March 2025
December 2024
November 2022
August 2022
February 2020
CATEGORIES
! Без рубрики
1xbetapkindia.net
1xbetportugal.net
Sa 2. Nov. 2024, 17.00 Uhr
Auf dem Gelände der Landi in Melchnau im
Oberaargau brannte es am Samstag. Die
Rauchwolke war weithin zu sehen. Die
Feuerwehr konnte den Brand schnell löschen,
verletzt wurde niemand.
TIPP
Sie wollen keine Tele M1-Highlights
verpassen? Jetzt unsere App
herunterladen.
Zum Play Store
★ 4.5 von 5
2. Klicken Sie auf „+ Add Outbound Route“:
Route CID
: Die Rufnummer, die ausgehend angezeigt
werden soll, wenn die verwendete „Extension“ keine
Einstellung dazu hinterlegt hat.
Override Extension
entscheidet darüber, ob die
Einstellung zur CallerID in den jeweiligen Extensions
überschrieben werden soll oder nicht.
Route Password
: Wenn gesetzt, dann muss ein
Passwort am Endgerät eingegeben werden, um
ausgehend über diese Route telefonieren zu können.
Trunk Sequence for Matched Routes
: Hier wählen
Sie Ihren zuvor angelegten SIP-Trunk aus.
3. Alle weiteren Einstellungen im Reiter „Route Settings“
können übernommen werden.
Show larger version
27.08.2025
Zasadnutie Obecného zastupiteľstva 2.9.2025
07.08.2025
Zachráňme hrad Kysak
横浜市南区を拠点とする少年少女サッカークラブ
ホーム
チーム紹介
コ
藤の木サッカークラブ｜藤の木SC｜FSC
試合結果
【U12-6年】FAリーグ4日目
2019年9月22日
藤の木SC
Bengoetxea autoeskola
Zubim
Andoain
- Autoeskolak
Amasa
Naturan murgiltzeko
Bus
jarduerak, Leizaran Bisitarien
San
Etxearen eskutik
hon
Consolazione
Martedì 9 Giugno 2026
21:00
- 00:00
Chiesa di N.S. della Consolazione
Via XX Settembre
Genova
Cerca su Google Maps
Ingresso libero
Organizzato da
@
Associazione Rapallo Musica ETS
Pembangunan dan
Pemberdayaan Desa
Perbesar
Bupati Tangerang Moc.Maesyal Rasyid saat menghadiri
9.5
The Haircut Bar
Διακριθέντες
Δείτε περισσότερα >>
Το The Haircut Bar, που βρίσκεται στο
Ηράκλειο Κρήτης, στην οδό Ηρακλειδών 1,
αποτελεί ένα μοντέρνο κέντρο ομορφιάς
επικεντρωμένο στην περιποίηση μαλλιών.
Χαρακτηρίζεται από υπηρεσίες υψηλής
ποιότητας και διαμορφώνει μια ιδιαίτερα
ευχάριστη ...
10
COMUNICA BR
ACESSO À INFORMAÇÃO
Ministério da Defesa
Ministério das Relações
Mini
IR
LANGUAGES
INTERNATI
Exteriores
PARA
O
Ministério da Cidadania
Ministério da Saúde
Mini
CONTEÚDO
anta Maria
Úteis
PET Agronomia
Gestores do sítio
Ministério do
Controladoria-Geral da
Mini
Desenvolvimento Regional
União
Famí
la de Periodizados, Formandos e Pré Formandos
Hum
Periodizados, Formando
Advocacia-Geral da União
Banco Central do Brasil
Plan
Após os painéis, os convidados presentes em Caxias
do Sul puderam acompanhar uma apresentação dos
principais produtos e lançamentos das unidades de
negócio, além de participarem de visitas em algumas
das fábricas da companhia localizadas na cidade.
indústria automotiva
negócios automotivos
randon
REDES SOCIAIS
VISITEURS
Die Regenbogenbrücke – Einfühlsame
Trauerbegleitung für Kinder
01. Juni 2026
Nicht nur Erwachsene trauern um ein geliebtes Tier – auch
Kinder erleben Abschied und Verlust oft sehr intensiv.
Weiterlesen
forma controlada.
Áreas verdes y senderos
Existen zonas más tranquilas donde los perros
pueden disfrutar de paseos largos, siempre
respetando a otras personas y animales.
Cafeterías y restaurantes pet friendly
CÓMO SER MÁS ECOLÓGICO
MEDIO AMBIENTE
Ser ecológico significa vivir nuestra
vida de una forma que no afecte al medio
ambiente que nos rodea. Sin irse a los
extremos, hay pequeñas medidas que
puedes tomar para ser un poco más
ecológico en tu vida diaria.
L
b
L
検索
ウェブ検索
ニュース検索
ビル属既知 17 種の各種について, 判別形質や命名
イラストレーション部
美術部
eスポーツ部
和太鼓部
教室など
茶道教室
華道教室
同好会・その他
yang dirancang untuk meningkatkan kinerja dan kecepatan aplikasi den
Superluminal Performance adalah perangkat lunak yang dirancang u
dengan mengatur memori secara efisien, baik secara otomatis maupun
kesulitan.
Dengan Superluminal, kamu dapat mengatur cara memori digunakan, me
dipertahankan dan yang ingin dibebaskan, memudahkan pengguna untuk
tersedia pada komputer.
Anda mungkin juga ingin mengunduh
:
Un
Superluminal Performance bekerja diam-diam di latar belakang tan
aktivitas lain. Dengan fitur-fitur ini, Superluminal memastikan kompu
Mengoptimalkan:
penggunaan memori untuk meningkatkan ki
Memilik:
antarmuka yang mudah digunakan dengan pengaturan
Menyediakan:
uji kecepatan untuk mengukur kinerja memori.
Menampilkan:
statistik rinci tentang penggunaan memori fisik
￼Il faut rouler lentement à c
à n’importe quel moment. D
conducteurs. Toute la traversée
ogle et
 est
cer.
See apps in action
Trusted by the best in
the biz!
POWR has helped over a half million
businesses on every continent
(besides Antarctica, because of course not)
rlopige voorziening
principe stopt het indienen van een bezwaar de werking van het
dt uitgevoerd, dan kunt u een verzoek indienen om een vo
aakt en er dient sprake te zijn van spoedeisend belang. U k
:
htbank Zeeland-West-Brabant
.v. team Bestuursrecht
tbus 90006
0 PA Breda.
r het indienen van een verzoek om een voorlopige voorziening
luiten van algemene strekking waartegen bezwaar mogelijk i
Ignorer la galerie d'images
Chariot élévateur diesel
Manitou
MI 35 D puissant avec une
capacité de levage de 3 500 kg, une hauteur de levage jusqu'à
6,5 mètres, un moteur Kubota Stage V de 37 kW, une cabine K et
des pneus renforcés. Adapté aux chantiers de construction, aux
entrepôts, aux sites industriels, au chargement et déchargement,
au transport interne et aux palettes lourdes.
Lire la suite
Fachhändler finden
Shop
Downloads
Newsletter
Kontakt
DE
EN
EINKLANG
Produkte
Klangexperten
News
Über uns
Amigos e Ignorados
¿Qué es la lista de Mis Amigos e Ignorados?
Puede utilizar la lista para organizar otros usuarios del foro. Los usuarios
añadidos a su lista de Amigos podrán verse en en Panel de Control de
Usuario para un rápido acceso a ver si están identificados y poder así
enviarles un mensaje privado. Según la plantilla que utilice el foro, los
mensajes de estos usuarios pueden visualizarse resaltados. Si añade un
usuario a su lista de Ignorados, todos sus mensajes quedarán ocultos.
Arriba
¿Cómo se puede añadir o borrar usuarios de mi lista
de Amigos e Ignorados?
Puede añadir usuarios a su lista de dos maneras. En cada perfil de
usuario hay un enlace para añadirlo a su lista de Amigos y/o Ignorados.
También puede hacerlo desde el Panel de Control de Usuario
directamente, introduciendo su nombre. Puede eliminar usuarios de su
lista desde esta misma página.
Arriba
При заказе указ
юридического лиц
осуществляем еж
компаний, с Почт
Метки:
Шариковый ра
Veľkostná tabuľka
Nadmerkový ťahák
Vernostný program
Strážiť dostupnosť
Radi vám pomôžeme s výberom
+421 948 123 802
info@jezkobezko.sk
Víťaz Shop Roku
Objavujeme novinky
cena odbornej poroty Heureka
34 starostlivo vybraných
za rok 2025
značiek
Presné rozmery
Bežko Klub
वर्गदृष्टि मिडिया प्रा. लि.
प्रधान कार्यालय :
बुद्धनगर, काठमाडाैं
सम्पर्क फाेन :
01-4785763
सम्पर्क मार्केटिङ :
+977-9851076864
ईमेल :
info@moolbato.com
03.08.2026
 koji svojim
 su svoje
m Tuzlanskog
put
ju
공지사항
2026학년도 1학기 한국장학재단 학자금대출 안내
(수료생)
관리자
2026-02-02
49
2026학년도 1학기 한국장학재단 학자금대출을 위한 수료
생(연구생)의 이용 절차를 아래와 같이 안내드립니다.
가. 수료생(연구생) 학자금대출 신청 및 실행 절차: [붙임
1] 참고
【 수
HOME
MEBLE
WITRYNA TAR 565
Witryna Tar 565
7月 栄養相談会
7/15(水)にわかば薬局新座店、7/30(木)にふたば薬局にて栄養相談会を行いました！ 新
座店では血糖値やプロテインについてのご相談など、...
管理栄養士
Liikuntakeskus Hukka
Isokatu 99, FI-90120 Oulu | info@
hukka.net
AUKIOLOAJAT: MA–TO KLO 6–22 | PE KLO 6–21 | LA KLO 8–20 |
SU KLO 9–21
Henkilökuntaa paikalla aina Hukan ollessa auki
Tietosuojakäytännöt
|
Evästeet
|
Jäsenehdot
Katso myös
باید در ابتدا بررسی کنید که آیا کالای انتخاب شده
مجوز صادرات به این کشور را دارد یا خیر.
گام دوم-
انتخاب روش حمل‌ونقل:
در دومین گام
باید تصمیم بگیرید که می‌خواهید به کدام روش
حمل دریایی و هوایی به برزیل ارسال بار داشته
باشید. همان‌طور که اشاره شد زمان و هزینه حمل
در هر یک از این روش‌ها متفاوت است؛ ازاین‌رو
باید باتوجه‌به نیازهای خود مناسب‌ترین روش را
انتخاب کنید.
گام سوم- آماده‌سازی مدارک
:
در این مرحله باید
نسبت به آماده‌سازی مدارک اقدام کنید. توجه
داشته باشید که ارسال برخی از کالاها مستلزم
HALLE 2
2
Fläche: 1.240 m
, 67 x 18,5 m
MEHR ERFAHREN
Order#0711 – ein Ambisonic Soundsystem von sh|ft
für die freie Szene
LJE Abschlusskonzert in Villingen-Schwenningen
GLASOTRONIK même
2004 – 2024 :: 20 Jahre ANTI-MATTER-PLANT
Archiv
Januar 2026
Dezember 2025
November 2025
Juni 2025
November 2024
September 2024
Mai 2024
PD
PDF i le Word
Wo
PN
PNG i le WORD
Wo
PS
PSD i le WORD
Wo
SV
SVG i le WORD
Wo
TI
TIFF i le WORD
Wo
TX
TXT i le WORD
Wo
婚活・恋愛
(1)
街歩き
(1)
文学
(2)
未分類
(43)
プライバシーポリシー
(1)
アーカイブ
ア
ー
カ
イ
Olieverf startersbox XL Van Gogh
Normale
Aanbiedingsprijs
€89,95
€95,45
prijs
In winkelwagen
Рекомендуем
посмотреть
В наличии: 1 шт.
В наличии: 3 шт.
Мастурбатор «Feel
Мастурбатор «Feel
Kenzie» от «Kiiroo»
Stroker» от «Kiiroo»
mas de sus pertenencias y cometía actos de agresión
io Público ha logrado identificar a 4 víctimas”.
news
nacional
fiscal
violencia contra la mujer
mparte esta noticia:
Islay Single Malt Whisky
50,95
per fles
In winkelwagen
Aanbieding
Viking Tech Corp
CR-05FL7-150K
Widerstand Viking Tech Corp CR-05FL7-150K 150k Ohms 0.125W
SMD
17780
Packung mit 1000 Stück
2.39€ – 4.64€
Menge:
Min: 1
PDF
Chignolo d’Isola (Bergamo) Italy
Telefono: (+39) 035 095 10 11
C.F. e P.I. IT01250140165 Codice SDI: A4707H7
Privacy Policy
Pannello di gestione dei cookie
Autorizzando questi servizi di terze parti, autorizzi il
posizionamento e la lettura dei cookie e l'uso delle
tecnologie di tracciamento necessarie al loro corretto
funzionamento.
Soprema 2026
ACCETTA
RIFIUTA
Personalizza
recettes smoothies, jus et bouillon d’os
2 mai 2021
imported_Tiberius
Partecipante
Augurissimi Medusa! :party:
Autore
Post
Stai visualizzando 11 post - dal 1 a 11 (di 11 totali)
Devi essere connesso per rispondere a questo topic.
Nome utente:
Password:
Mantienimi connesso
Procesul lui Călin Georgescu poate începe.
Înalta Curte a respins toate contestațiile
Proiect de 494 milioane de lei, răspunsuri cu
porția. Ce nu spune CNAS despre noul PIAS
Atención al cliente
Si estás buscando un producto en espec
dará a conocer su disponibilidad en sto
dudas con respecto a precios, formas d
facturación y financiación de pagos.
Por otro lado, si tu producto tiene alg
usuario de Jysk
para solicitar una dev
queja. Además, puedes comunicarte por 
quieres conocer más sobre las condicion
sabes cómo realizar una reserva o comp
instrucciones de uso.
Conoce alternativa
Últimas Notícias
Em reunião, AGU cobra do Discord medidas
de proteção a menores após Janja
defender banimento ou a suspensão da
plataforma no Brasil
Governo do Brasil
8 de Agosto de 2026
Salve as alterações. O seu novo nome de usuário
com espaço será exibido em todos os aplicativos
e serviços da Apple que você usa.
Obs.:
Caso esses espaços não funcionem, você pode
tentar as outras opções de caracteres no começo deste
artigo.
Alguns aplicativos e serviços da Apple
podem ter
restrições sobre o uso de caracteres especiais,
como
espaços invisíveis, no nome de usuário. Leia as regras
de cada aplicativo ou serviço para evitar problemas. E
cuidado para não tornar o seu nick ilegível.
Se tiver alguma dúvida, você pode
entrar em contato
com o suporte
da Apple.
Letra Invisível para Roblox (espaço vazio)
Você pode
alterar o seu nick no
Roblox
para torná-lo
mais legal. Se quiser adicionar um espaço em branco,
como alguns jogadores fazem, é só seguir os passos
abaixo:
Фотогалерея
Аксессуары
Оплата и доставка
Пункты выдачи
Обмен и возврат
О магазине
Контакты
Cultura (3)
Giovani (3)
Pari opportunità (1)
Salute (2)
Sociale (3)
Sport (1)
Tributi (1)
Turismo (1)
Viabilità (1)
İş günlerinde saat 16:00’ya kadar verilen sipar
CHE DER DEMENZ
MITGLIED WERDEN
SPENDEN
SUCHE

────────────────

■ REQUEST ■
Starting at the beginning of the records and ending after the line containing "Sie Ihren zuvor angelegten SIP-Trunk aus.", write those lines out again, switching "Feuerwehr" to "Polizei" and leaving everything else unchanged.

■ REPLY TO THE TASK ■
March 2025
December 2024
November 2022
August 2022
February 2020
CATEGORIES
! Без рубрики
1xbetapkindia.net
1xbetportugal.net
Sa 2. Nov. 2024, 17.00 Uhr
Auf dem Gelände der Landi in Melchnau im
Oberaargau brannte es am Samstag. Die
Rauchwolke war weithin zu sehen. Die
Polizei konnte den Brand schnell löschen,
verletzt wurde niemand.
TIPP
Sie wollen keine Tele M1-Highlights
verpassen? Jetzt unsere App
herunterladen.
Zum Play Store
★ 4.5 von 5
2. Klicken Sie auf „+ Add Outbound Route“:
Route CID
: Die Rufnummer, die ausgehend angezeigt
werden soll, wenn die verwendete „Extension“ keine
Einstellung dazu hinterlegt hat.
Override Extension
entscheidet darüber, ob die
Einstellung zur CallerID in den jeweiligen Extensions
überschrieben werden soll oder nicht.
Route Password
: Wenn gesetzt, dann muss ein
Passwort am Endgerät eingegeben werden, um
ausgehend über diese Route telefonieren zu können.
Trunk Sequence for Matched Routes
: Hier wählen
Sie Ihren zuvor angelegten SIP-Trunk aus.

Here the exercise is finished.